What is being asked | In the records below, switch every "Guitar Two" to "Guitar 2" and reproduce the lines with nothing else altered. Omit the pictures from your answer.

Stored data |
----

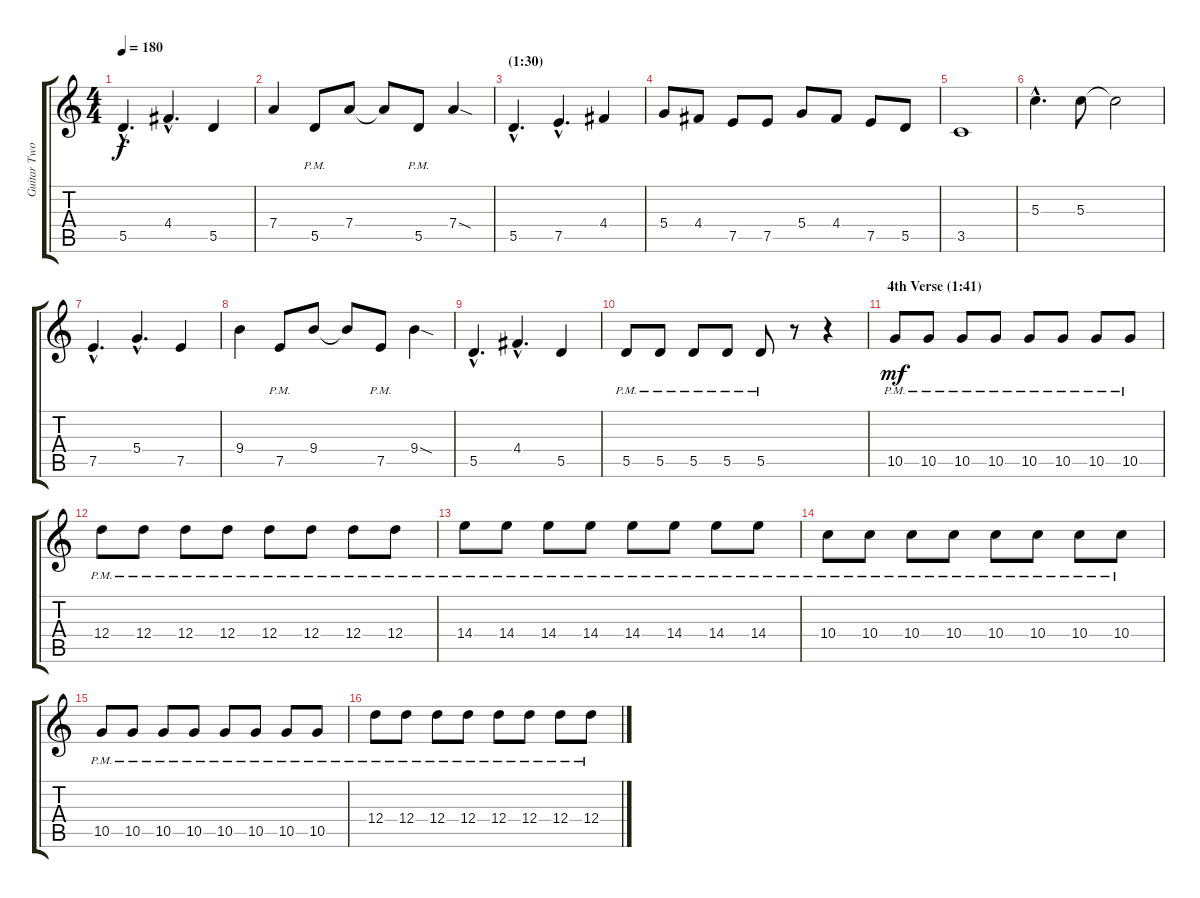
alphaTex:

\track ("Guitar Two" "Guitar Two") {instrument distortionguitar}
\staff {score tabs}
\tuning (E4 B3 G3 D3 A2 E2) {hide}
\ts (4 4)
\tempo 180
\clef g2
\ks c
5.5{hac}.4{d dy f} 4.4{hac}.4{d} 5.5.4 |
7.4.4 5.5{pm}.8 7.4.8 7.4{t}.8 5.5{pm}.8 7.4{sod}.4 |
\section ("" "(1:30)")
5.5{hac}.4{d} 7.5{hac}.4{d} 4.4.4 |
5.4.8 4.4.8 7.5.8 7.5.8 5.4.8 4.4.8 7.5.8 5.5.8 |
3.5.1 |
5.3{hac}.4{d} 5.3.8 5.3{t}.2 |
7.5{hac}.4{d} 5.4{hac}.4{d} 7.5.4 |
9.4.4 7.5{pm}.8 9.4.8 9.4{t}.8 7.5{pm}.8 9.4{sod}.4 |
5.5{hac}.4{d} 4.4{hac}.4{d} 5.5.4 |
5.5{pm}.8 5.5{pm}.8 5.5{pm}.8 5.5{pm}.8 5.5{pm}.8 r.8 r.4 |
\section ("" "4th Verse (1:41)")
10.5{pm}.8{dy mf} 10.5{pm}.8 10.5{pm}.8 10.5{pm}.8 10.5{pm}.8 10.5{pm}.8 10.5{pm}.8 10.5{pm}.8 |
12.4{pm}.8 12.4{pm}.8 12.4{pm}.8 12.4{pm}.8 12.4{pm}.8 12.4{pm}.8 12.4{pm}.8 12.4{pm}.8 |
14.4{pm}.8 14.4{pm}.8 14.4{pm}.8 14.4{pm}.8 14.4{pm}.8 14.4{pm}.8 14.4{pm}.8 14.4{pm}.8 |
10.4{pm}.8 10.4{pm}.8 10.4{pm}.8 10.4{pm}.8 10.4{pm}.8 10.4{pm}.8 10.4{pm}.8 10.4{pm}.8 |
10.5{pm}.8 10.5{pm}.8 10.5{pm}.8 10.5{pm}.8 10.5{pm}.8 10.5{pm}.8 10.5{pm}.8 10.5{pm}.8 |
12.4{pm}.8 12.4{pm}.8 12.4{pm}.8 12.4{pm}.8 12.4{pm}.8 12.4{pm}.8 12.4{pm}.8 12.4{pm}.8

----

Full answer |
alphaTex:

\track ("Guitar 2" "Guitar 2") {instrument distortionguitar}
\staff {score tabs}
\tuning (E4 B3 G3 D3 A2 E2) {hide}
\ts (4 4)
\tempo 180
\clef g2
\ks c
5.5{hac}.4{d dy f} 4.4{hac}.4{d} 5.5.4 |
7.4.4 5.5{pm}.8 7.4.8 7.4{t}.8 5.5{pm}.8 7.4{sod}.4 |
\section ("" "(1:30)")
5.5{hac}.4{d} 7.5{hac}.4{d} 4.4.4 |
5.4.8 4.4.8 7.5.8 7.5.8 5.4.8 4.4.8 7.5.8 5.5.8 |
3.5.1 |
5.3{hac}.4{d} 5.3.8 5.3{t}.2 |
7.5{hac}.4{d} 5.4{hac}.4{d} 7.5.4 |
9.4.4 7.5{pm}.8 9.4.8 9.4{t}.8 7.5{pm}.8 9.4{sod}.4 |
5.5{hac}.4{d} 4.4{hac}.4{d} 5.5.4 |
5.5{pm}.8 5.5{pm}.8 5.5{pm}.8 5.5{pm}.8 5.5{pm}.8 r.8 r.4 |
\section ("" "4th Verse (1:41)")
10.5{pm}.8{dy mf} 10.5{pm}.8 10.5{pm}.8 10.5{pm}.8 10.5{pm}.8 10.5{pm}.8 10.5{pm}.8 10.5{pm}.8 |
12.4{pm}.8 12.4{pm}.8 12.4{pm}.8 12.4{pm}.8 12.4{pm}.8 12.4{pm}.8 12.4{pm}.8 12.4{pm}.8 |
14.4{pm}.8 14.4{pm}.8 14.4{pm}.8 14.4{pm}.8 14.4{pm}.8 14.4{pm}.8 14.4{pm}.8 14.4{pm}.8 |
10.4{pm}.8 10.4{pm}.8 10.4{pm}.8 10.4{pm}.8 10.4{pm}.8 10.4{pm}.8 10.4{pm}.8 10.4{pm}.8 |
10.5{pm}.8 10.5{pm}.8 10.5{pm}.8 10.5{pm}.8 10.5{pm}.8 10.5{pm}.8 10.5{pm}.8 10.5{pm}.8 |
12.4{pm}.8 12.4{pm}.8 12.4{pm}.8 12.4{pm}.8 12.4{pm}.8 12.4{pm}.8 12.4{pm}.8 12.4{pm}.8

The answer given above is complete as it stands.